Dans la tradition des économistes autrichiens, il voit l’économie pour ce qu’elle est vraiment : une observation du comportement humain. En résumé, les humains tendent à agir selon ce qui semble être leur meilleur intérêt d’après ce qu’ils voient autour d’eux – ce qui peut paraitre irrationnel avec le recul ne l’était pas quand le geste fut posé. C’est d’ailleurs cette irrationalité qui engendre des crises économiques puisque, comme en physique, toute action a sa réaction.

Et une des principales causes de la crise qui fait encore rage fut l’éclatement de la bulle immobilière en 2007-2008. Comme toute bulle, son origine peut être tracée vers des politiques gouvernementales, et elles sont nombreuses. Selon Allison, l’immobilier est le domaine qui a reçu le plus de subventions depuis le New Deal des années 30.

On voulait ainsi encourager tout le monde à s’acheter une maison, même si 1) ce n’est pas pour tout le monde, particulièrement pour les gens qui déménagent souvent et 2) ce n’est pas un investissement au sens économique du terme, c’est-à-dire qui permet de produire plus de valeur. Comme une maison ne produit rien une fois qu’elle est construite, elle est un bien de consommation au même titre qu’une voiture ou un sac de carottes. Sans compter que plusieurs emplois directs dans la construction, une fois que la bulle éclate, deviennent obsolètes, ce qui ajoute à la perte sèche quand la bulle éclate…

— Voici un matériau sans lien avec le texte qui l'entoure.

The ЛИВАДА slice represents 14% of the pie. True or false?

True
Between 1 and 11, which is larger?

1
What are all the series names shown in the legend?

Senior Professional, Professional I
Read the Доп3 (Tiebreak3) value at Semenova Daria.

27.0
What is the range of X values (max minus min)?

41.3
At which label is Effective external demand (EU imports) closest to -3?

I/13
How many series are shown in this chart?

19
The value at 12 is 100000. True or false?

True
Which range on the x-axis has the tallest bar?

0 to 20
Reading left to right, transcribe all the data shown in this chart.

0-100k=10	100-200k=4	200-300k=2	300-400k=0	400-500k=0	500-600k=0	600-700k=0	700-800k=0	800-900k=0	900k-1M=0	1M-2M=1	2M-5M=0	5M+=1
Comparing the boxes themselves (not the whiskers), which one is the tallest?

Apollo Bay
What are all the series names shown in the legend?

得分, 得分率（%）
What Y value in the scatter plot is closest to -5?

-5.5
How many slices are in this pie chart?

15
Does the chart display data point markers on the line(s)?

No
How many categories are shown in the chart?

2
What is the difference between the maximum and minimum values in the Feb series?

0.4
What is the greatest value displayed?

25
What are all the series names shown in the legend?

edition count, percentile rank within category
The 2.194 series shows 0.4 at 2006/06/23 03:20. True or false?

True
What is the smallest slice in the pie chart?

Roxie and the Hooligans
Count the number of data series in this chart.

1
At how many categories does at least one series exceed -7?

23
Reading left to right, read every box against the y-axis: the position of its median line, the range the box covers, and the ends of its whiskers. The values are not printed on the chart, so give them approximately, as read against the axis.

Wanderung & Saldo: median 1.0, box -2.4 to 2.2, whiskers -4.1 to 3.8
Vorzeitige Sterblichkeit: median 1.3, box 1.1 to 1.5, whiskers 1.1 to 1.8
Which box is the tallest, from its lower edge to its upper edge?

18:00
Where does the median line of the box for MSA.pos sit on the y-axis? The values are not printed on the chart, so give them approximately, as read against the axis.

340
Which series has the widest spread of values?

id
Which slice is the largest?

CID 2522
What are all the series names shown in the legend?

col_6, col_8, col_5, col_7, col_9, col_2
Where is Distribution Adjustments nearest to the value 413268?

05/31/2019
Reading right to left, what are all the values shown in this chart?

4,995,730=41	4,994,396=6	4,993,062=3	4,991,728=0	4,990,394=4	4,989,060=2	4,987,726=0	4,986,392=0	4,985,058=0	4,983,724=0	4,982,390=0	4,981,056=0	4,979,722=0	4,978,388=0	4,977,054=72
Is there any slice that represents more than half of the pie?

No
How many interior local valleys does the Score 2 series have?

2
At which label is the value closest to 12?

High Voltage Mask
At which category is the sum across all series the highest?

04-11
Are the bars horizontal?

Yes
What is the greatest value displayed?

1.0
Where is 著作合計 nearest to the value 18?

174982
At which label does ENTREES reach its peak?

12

Dans les années 90, cet encouragement s’est fait (presque littéralement) à la pointe d’un fusil. En effet, soucieux d’entretenir sa base électorale noire, Clinton a soudainement décidé d’appliquer certains règlements qui empêchaient la discrimination raciale dans les prêts bancaires. Pour se faire, il s’est basé sur une étude plus que douteuse de la Fed (la banque centrale des EU), qui affirmait que les Noirs étaient discriminés en se voyant refuser un prêt qu’un Blanc avec un même ratio de dette obtenait.

L’ennui, c’est que le ratio d’endettement d’une personne est loin d’être le seul facteur pris en considération. Il y a également la durée des emplois ainsi le paiement ou non des dettes. Mais comme la quasi totalité des régulateurs ne connaissent rien aux prêts, ces « menus » détails étaient sans importance; les bonnes intentions ont préséance sur le gros bon sens des banquiers.

Et ce gros bon sens a fortement été affecte quand Clinton a forcé Mae et Mac, deux agences gouvernementales qui garantissent les hypothèques, à avoir jusqu’à 50% de prêts hypothécaires offerts aux gens à faible revenu qui ne peuvent normalement obtenir d’hypothèques(les fameux « subprimes »). En d’autres termes, au nom d’une politique « charitable » de vouloir voir plus de gens posséder une maison, l’administration Clinton (Bush, son successeur, n’a pas pu changer ces règles), a donc parti le bal dans le gonflement de la bulle immobilière en diminuant dramatiquement les prérequis pour obtenir une hypothèque.